We are pleased (and not surprised) that single-dose spinal anesthesia during labour would stimulate debate. We agree with all of the technical points Dr Dopp brings forth, in fact they were well described in our first draft, but the review needed to be shortened for publication.
Delivery of safe obstetric service in our location includes general practitioners providing anesthesia, cesarean sections, external versions, and bedside ultrasounds. Clearly, varying levels of expertise and training are required.
Settings without epidural services are left with limited options for analgesia, including repeat doses of intravenous or intramuscular narcotics. These also impose the risk of respiratory depression and the need for adequate protocols for monitoring. In our situation the nursing staff was familiar with the use of intrathecal morphine as a common analgesic after cesarean section. It was an easy leap for them to modify their post-operative intrathecal narcotics (ITN) protocols. In our institution, intrathecal morphine patients are monitored with this protocol for 18 hours.
Dr Dopp identifies fetal bradycardia as a potential problem with this technique, and we referenced the study by Mardirosoff and colleagues (level I evidence), in which ITN did not have any effect on Apgar scores.
We are respectful of the opinion that Dr Dopp expresses about the suitability of this procedure’s being disseminated through Canada’s rural hospitals, but we don’t share it. Nor is it consistent with the feedback we have received from family doctors. We have had inquiries since this article was published from doctors wanting to improve analgesia in their obstetric practices, including GP-anesthetists hoping to provide a service that is less labour intensive than an epidural service. I note that many communities our size and larger provide no obstetric analgesia service of any kind because of the onerous time commitments that the epidural service entails. In our experience this time-efficient procedure has allowed us to provide a comprehensive obstetric analgesia service, including ITN and occasional epidurals.

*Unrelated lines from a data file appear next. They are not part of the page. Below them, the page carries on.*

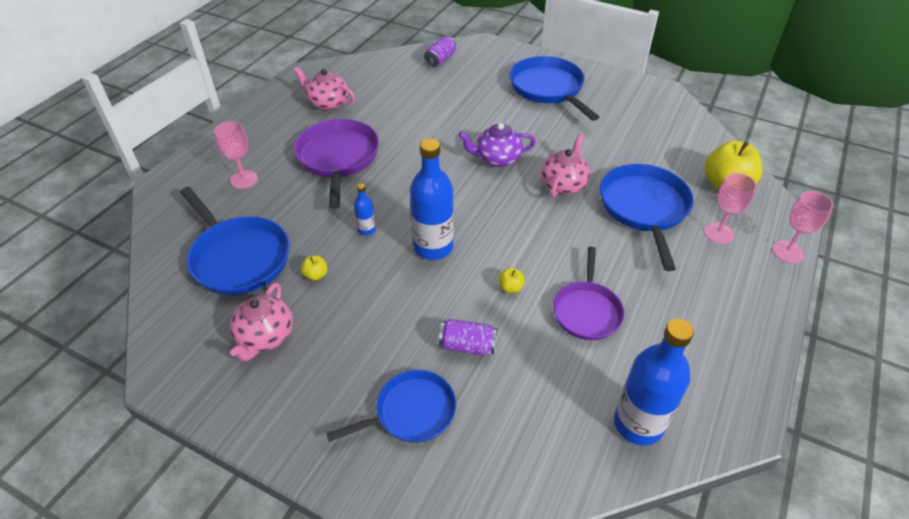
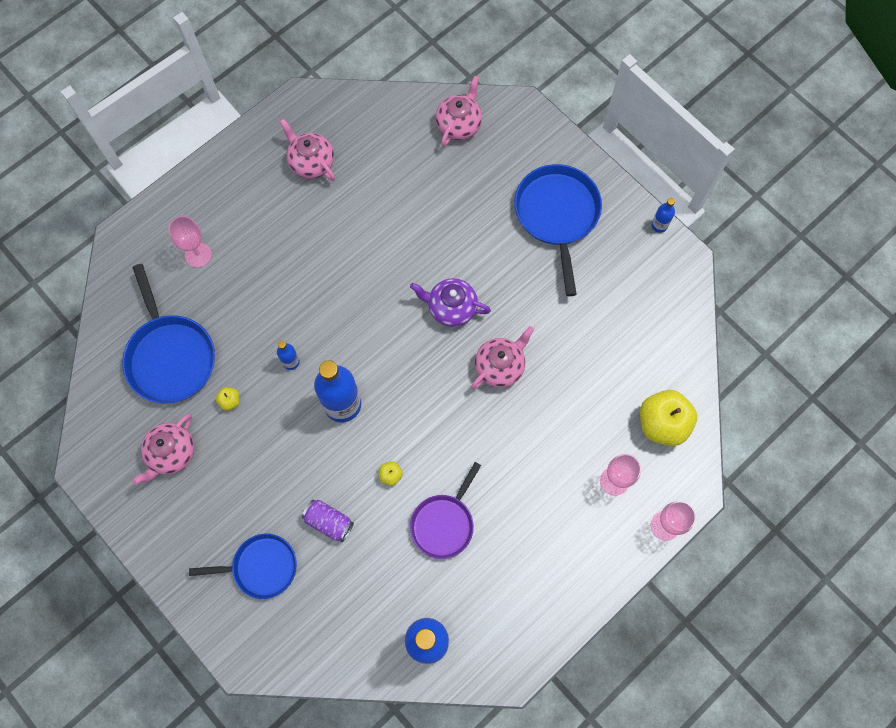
camera: 20 degrees right, 25 degrees up
(338, 158) = (295, 254): purple pan -> none
(440, 60) = (459, 124): purple can -> pink teapot
(629, 77) = (659, 225): none -> blue bottle
(644, 208) = (561, 425): blue pan -> none

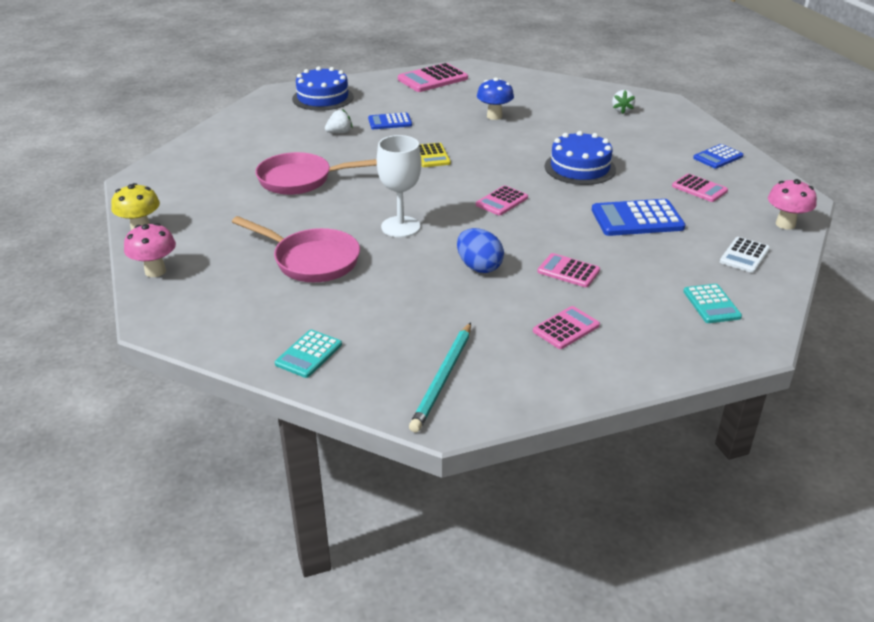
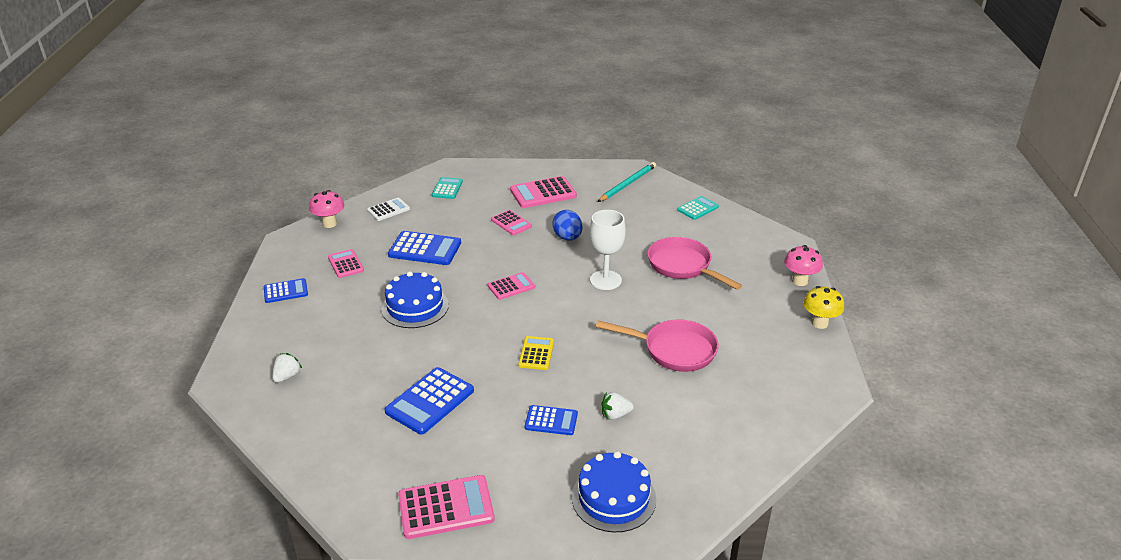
camera: 160 degrees left, 0 degrees up
(494, 116) = (430, 401): blue mushroom -> blue calculator
(566, 328) = (543, 193): pink calculator -> pink calculator, size x1.64

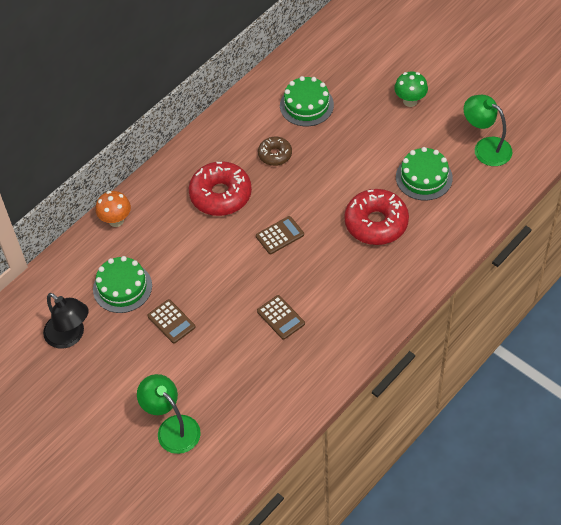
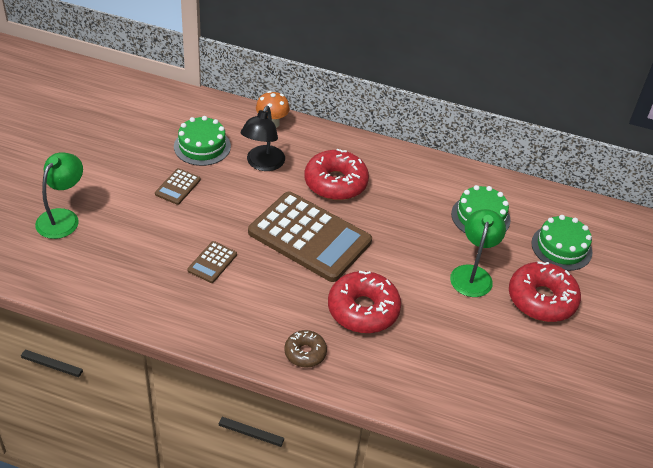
camera: 60 degrees right, 10 degrees down
(70, 336) = (138, 129): black lamp -> black lamp (262, 164)
(275, 155) = (405, 209): brown donut -> brown donut (305, 353)
(280, 235) = (309, 237): brown calculator -> brown calculator, size x2.40
(410, 101) = (541, 299): green mushroom -> red donut
(424, 177) = (446, 337): green cake -> green cake (561, 247)
(486, 147) = (521, 385): green lamp -> green lamp (472, 274)

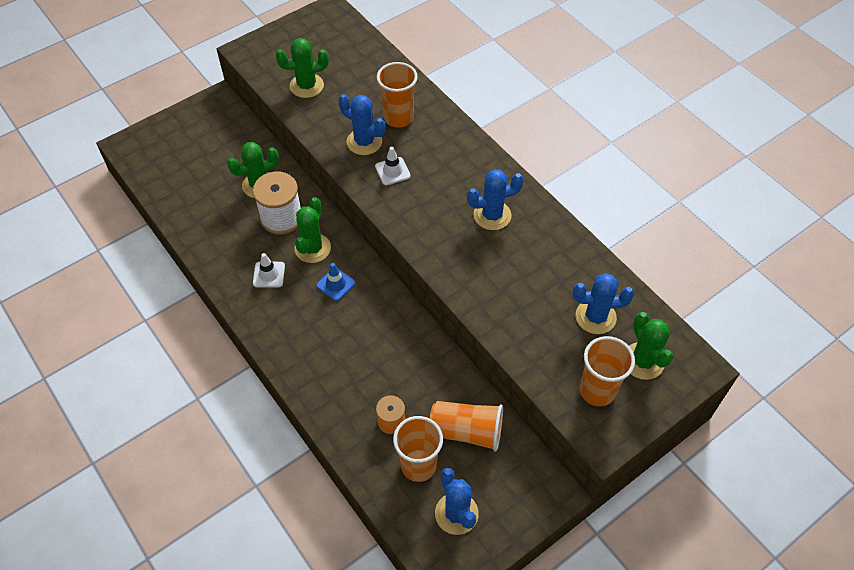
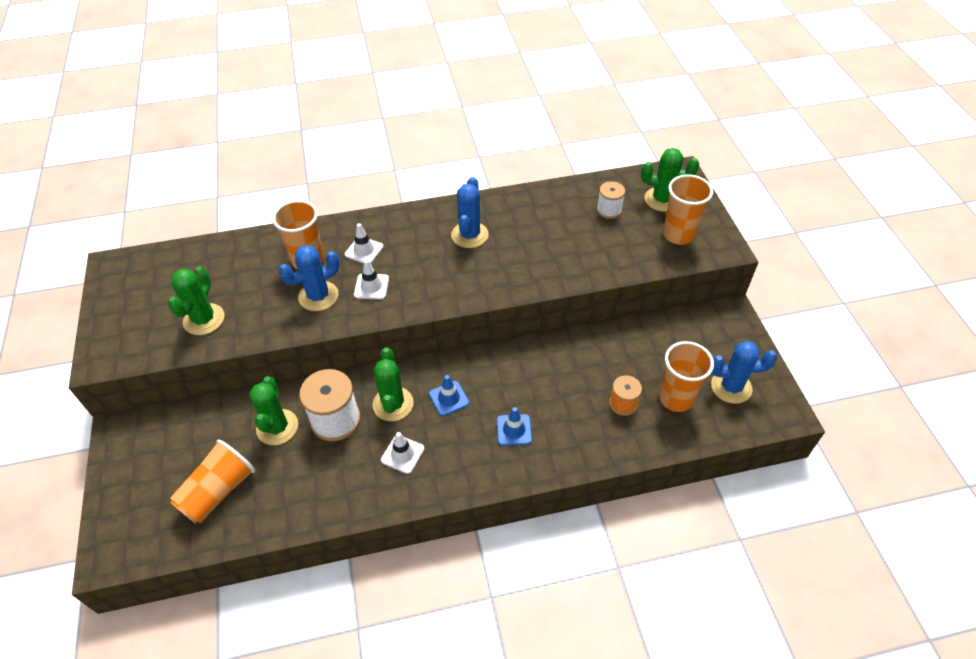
camera: 65 degrees left, 5 degrees down
(312, 248) = (393, 404): green cactus -> green cactus turned 45 degrees clockwise
(325, 343) = (514, 430): none -> blue traffic cone
(430, 149) = (364, 250): none -> white traffic cone
(466, 431) = (655, 352): orange cup -> orange cup (218, 491)
(595, 317) = (609, 210): blue cactus -> white spool

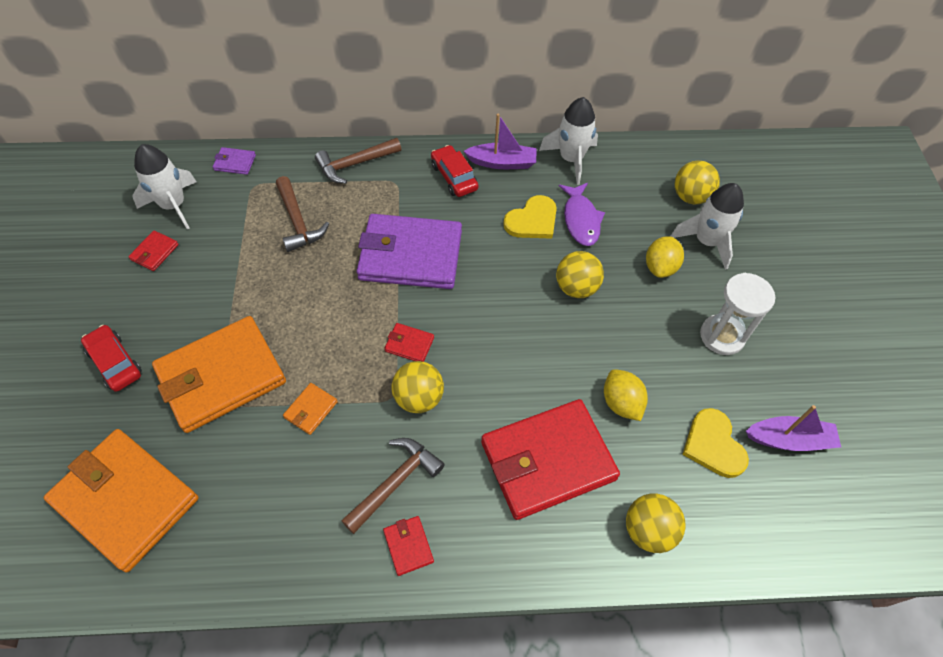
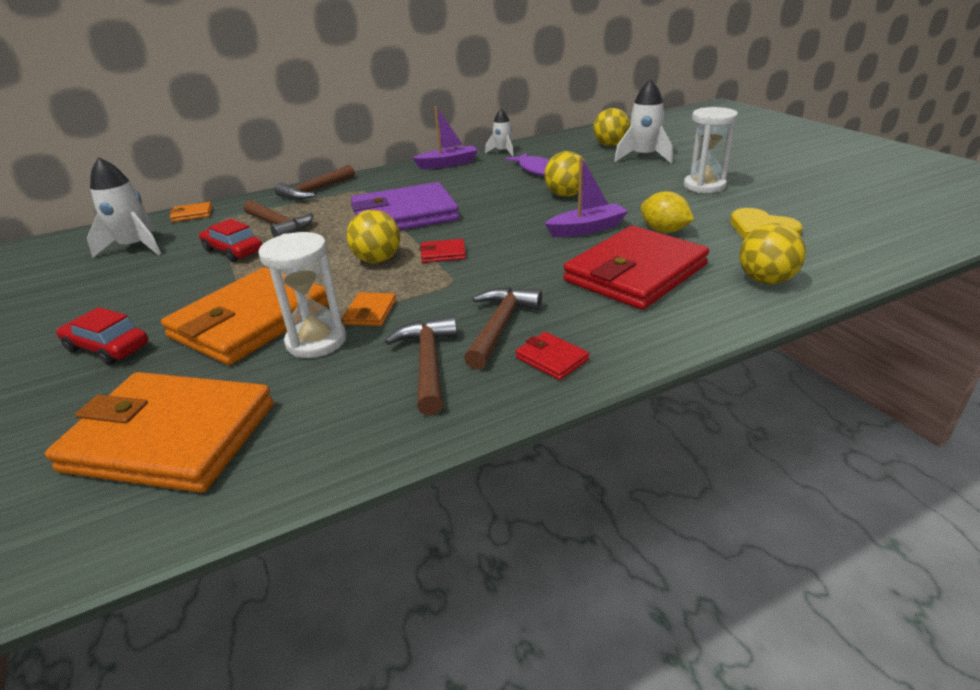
camera: 20 degrees left, 25 degrees down
(154, 252) = (126, 274): red wallet -> none
(235, 163) = (192, 214): purple wallet -> orange wallet
(256, 431) = (316, 341): none -> white hourglass
(320, 504) = (428, 363): none -> brown hammer
(418, 398) = (478, 276): yellow ball -> yellow ball (377, 260)
(454, 177) = (412, 177): red car -> red car (233, 251)
(532, 220) = (498, 179): yellow heart -> none
(571, 159) = (502, 152): white rocket -> white rocket, size x0.61
(660, 267) = (622, 173): yellow lemon -> none
(789, 439) = (813, 211): purple boat -> purple boat (587, 229)

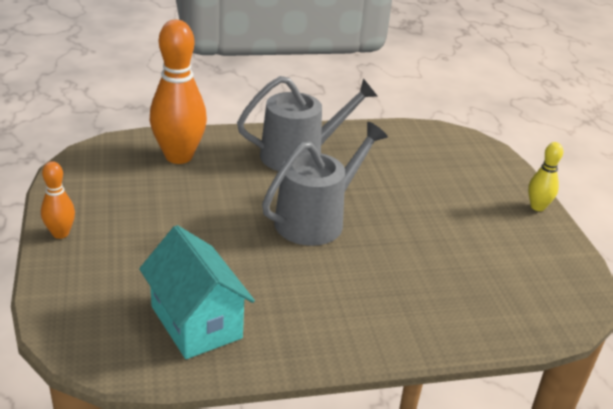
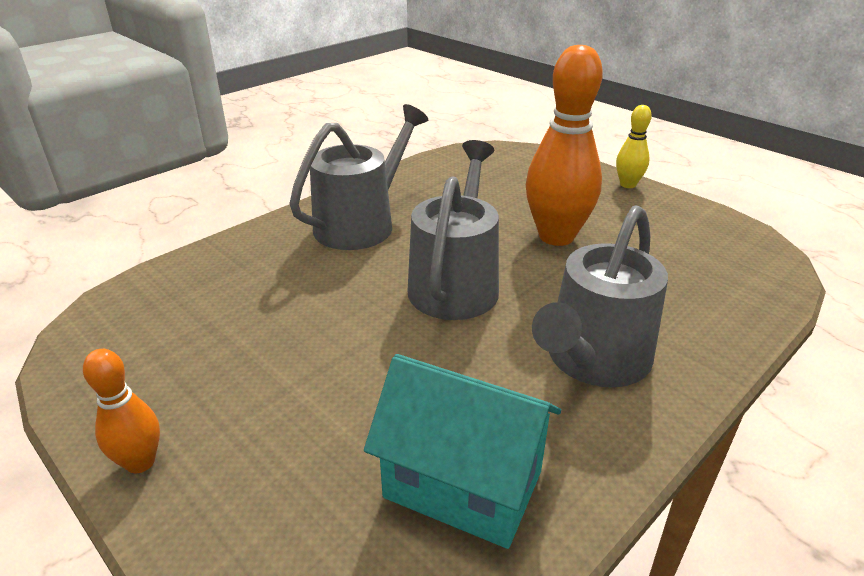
camera: 30 degrees left, 0 degrees up
(179, 156) = (219, 281): orange bowling pin -> orange bowling pin (556, 236)
(347, 303) = (593, 359): none -> grey watering can

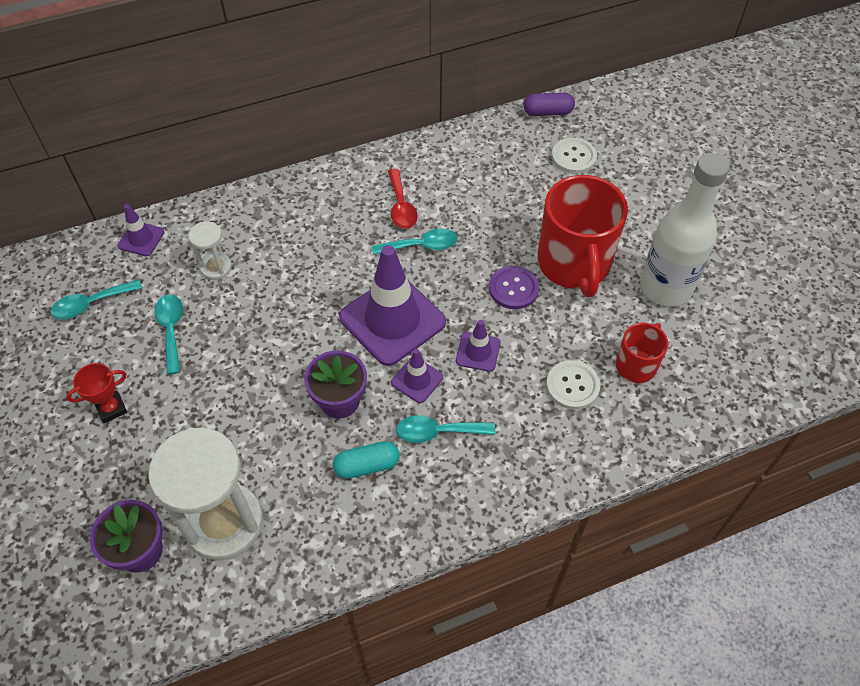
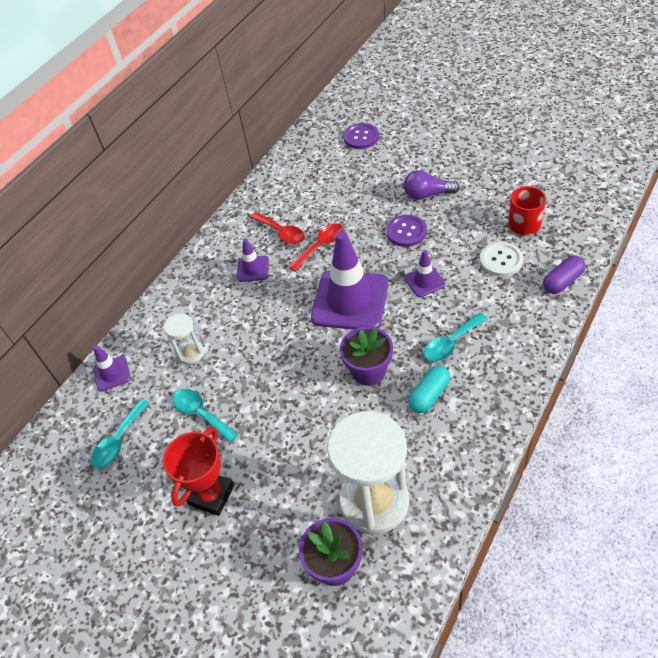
camera: 30 degrees left, 5 degrees down
(111, 408) = (211, 495): red trophy -> red trophy, size x1.53
(417, 380) = (405, 323): purple traffic cone -> purple traffic cone (253, 269)
(421, 246) = (321, 246): turquoise spoon -> red spoon
(548, 112) = (317, 122): purple capsule -> purple capsule (562, 281)
(573, 157) = (361, 137): white button -> purple button
(574, 264) = (427, 194): red mug -> purple light bulb
(665, 287) = (493, 172): white bottle -> none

If this article has piqued the interest of any family doctors to consider providing ITN during labour, we are confident they will be able to perform the due diligence to safely implement the program. We believe that family medicine training in Canada is specifically designed to give our doctors the skills to start providing new services as they evolve. This is not to dismiss the complex infrastructure set up in all of our hospitals that supports and ensures the provision of safe services. These include, but are not limited to our hospital boards, medical advisory committees, risk management departments, obstetric service departments, capable nursing staff and mangers, and hospital pharmacists.